| REQUIREMENT 1 |
In the aquarium photo thread, list each poster whose name is followed by a 2003 date. Give each name only once.
| REQUIREMENT 2 |
Write the next part of the aquarium photo thread, starting after its last line.

| PASSAGE |
------------------------------------------------------------------------

# some random pics from my 65g



## slylie (Oct 21, 2003)

enjoy


----------



## plevtor (May 6, 2004)

Wow,

whats that crayfish looking thing in the third picture


----------



## slylie (Oct 21, 2003)

its a porcelain crab.


----------



## Peacock (Feb 23, 2004)

very nice


----------



## Kory (Jun 5, 2003)




----------



## Lonald (Jan 10, 2004)

me like


----------



## Death in #'s (Apr 29, 2003)

why do u always steal pics and claim them as yours


----------



## slylie (Oct 21, 2003)

Death in # said:


> why do u always steal pics and claim them as yours


 steal what pics?????


----------



## Peacock (Feb 23, 2004)

umm what the f*ck?


----------



## Ms_Nattereri (Jan 11, 2003)

Death in # said:


> why do u always steal pics and claim them as yours


 He owns GrimReefers.com







duh!


----------



## StuartDanger (Aug 7, 2003)

that madarin green goby looks so good, it looks photoshopped


----------



## Raptor (Jan 3, 2003)

------------------------------------------------------------------------

(Records taken from a dataset)

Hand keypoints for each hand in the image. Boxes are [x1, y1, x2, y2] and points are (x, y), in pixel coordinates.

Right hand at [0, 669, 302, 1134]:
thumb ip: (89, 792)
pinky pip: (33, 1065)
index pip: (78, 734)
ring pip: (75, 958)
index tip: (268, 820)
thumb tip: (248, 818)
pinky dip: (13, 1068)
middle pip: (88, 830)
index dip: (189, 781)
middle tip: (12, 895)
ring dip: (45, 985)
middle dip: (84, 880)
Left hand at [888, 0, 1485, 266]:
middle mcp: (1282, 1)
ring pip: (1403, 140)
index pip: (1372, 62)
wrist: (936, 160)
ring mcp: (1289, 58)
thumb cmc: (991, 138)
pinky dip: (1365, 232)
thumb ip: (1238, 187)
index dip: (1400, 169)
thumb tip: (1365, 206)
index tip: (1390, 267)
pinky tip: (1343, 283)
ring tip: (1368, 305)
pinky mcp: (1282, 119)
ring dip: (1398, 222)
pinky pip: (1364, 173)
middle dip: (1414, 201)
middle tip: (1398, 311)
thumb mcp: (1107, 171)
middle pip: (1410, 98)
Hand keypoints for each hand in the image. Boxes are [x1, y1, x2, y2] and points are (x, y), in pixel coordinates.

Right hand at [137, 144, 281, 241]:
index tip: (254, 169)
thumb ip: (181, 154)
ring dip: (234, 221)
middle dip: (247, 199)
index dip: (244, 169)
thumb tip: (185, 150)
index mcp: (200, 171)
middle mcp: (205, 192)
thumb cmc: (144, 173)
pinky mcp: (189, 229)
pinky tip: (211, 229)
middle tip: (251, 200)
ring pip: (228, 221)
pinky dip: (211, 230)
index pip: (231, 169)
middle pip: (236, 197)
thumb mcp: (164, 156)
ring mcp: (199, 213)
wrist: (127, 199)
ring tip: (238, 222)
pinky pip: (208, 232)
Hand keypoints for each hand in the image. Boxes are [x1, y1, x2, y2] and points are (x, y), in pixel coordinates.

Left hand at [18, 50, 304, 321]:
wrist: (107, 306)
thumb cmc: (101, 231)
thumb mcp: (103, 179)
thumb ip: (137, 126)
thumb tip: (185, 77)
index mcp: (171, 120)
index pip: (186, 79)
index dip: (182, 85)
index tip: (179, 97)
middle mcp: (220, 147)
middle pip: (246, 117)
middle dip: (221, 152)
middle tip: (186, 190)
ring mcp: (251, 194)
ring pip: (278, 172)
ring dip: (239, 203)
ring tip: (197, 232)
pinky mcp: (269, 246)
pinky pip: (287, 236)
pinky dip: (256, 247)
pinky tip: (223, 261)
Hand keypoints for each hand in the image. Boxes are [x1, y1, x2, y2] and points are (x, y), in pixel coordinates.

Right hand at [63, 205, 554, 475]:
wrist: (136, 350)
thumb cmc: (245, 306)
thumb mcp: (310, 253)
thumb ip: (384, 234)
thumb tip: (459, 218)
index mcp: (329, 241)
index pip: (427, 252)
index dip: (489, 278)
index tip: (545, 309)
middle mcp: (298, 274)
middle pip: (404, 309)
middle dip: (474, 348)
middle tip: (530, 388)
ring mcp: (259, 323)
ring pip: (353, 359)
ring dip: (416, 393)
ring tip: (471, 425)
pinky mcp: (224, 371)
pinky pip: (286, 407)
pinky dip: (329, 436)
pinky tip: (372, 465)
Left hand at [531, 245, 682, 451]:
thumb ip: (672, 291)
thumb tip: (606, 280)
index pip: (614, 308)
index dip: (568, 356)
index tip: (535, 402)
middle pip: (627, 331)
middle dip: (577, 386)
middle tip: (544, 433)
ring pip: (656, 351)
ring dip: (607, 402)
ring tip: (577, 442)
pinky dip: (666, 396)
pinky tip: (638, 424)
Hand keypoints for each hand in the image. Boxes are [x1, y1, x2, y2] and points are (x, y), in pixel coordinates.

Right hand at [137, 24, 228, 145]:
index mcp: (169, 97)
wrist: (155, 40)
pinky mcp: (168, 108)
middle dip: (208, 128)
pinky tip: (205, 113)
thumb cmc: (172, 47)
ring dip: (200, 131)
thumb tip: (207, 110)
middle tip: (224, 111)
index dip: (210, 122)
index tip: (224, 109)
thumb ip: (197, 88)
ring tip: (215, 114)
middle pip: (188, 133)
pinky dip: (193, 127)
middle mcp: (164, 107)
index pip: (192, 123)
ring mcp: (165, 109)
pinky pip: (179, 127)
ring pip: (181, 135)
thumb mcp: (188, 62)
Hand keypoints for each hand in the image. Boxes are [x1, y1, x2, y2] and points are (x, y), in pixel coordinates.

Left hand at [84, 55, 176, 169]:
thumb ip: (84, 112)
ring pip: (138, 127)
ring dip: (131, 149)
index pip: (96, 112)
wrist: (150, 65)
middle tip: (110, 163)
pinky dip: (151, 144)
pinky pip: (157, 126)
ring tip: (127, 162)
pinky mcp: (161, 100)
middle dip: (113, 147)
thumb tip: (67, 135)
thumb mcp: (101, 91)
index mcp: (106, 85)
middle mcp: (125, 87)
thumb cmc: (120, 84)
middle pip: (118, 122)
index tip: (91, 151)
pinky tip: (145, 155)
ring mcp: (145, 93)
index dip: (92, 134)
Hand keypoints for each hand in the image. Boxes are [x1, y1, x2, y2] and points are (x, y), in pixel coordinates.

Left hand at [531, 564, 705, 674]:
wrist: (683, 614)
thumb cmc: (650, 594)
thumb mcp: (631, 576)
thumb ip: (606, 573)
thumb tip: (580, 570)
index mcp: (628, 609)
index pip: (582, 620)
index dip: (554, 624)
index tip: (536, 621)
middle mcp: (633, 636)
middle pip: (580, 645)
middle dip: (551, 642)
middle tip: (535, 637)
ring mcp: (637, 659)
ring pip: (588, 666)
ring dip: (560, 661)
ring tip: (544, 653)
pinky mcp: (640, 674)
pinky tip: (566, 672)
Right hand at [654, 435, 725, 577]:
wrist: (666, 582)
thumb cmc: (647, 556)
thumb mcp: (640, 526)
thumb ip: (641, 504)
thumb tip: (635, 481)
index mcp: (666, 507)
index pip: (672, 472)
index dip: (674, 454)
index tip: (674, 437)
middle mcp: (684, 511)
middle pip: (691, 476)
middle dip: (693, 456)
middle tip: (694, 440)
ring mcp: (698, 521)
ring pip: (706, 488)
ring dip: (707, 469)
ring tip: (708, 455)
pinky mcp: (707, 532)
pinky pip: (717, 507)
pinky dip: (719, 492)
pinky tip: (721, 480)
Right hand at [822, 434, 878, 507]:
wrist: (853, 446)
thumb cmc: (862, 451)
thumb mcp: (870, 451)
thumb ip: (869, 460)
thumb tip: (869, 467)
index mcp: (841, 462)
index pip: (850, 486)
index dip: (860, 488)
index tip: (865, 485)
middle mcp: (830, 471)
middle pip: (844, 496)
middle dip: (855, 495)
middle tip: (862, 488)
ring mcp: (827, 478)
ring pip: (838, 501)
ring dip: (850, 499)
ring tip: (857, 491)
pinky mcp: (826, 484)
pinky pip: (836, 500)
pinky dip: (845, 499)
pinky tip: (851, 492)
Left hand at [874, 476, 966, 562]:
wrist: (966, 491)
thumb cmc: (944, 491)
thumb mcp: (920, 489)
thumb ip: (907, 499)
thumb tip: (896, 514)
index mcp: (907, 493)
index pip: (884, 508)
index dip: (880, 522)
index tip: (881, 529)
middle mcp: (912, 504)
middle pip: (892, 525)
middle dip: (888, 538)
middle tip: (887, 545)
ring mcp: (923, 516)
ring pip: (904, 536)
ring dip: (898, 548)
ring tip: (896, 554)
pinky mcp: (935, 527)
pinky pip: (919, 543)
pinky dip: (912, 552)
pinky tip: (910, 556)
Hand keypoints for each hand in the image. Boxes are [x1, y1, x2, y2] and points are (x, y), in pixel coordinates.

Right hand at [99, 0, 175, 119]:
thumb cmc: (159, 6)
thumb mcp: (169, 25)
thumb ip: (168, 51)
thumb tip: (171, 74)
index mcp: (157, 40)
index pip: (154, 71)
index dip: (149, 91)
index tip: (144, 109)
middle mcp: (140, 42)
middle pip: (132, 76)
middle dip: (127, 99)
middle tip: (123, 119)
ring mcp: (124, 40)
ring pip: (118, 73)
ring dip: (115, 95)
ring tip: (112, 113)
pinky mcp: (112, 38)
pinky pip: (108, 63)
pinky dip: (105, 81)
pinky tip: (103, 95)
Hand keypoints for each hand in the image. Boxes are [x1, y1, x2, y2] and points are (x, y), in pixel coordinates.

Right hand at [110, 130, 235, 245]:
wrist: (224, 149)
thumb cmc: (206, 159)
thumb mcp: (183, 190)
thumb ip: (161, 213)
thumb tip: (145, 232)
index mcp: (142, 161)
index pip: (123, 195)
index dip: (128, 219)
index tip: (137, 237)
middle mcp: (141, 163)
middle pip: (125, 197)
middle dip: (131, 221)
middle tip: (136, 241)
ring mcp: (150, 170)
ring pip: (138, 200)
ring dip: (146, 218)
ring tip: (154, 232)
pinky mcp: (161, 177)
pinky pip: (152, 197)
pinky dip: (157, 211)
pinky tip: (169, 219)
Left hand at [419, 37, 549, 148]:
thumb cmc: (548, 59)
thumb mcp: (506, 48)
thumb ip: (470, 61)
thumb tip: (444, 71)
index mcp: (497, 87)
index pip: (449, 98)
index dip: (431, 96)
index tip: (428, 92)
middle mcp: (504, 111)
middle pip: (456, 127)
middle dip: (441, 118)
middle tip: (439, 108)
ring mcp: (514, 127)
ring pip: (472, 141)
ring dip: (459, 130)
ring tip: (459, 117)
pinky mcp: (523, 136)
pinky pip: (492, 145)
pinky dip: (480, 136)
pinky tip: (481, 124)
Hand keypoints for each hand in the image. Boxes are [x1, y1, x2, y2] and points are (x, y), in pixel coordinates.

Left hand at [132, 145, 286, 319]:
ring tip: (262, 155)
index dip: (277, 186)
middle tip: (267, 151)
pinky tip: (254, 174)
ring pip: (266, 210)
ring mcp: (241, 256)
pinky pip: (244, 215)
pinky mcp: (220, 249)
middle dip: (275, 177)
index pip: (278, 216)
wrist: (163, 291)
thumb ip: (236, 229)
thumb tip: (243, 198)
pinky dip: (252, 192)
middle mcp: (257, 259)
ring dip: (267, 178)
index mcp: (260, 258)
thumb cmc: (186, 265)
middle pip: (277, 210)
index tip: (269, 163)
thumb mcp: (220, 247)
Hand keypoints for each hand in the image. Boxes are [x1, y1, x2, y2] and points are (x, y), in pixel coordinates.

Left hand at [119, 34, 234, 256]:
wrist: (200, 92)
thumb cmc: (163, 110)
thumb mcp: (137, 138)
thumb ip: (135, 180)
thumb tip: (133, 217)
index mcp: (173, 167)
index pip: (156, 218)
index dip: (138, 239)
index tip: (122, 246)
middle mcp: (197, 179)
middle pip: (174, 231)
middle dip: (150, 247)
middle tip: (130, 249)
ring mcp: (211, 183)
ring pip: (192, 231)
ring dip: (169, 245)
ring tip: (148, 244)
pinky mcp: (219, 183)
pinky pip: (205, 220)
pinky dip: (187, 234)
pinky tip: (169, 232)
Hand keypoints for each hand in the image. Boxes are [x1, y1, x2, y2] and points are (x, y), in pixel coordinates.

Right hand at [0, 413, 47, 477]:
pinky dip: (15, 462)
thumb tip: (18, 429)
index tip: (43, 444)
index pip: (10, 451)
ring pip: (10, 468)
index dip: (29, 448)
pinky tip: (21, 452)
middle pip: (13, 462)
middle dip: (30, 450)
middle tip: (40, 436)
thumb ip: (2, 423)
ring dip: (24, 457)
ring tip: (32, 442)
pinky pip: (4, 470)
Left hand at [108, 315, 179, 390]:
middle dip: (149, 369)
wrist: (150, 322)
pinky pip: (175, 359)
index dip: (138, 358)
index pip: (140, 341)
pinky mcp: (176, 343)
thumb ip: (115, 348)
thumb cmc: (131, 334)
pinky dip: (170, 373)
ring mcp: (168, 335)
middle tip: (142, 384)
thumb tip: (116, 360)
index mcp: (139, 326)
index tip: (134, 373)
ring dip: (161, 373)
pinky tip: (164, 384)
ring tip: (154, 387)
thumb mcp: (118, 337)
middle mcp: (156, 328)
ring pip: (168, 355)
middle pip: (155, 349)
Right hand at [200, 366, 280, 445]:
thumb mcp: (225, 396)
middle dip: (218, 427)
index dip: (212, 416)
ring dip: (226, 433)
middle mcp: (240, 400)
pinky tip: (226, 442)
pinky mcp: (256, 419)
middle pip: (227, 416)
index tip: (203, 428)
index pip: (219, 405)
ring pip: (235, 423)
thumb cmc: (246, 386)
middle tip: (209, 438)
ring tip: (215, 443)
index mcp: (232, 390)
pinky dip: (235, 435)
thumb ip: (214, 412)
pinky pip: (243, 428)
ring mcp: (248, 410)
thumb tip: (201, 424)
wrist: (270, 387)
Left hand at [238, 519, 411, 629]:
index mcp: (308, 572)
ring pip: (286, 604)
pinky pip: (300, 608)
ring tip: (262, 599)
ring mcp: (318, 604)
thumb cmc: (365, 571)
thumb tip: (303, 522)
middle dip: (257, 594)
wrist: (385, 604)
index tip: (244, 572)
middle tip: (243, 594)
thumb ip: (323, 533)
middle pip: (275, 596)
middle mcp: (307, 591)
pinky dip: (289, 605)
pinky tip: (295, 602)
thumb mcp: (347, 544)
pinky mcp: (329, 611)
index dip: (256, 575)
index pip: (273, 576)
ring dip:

------------------------------------------------------------------------

| RESPONSE 1 |
slylie, Kory, Death in #'s, Ms_Nattereri, StuartDanger, Raptor

| RESPONSE 2 |
Very nice sly! Love the coral! Btw there his pics.


----------



## crazyklown89 (Aug 28, 2003)

Damn nice mandarin, slylie!


----------



## lemmywinks (Jan 25, 2004)

looks awesome slylie


----------



## Guest (Jun 12, 2004)

I don't know what any of those things are, but I like it. The coral-looking things, the crabs and shrimps in the rocks, the fish swimming around. Reef systems look so serene.


----------



## slylie (Oct 21, 2003)

thanks guys...









i just noticed if u look in the third picture, of the porcelain 'crab', pokeing his head out from behind the rock is my lawnmower blenny.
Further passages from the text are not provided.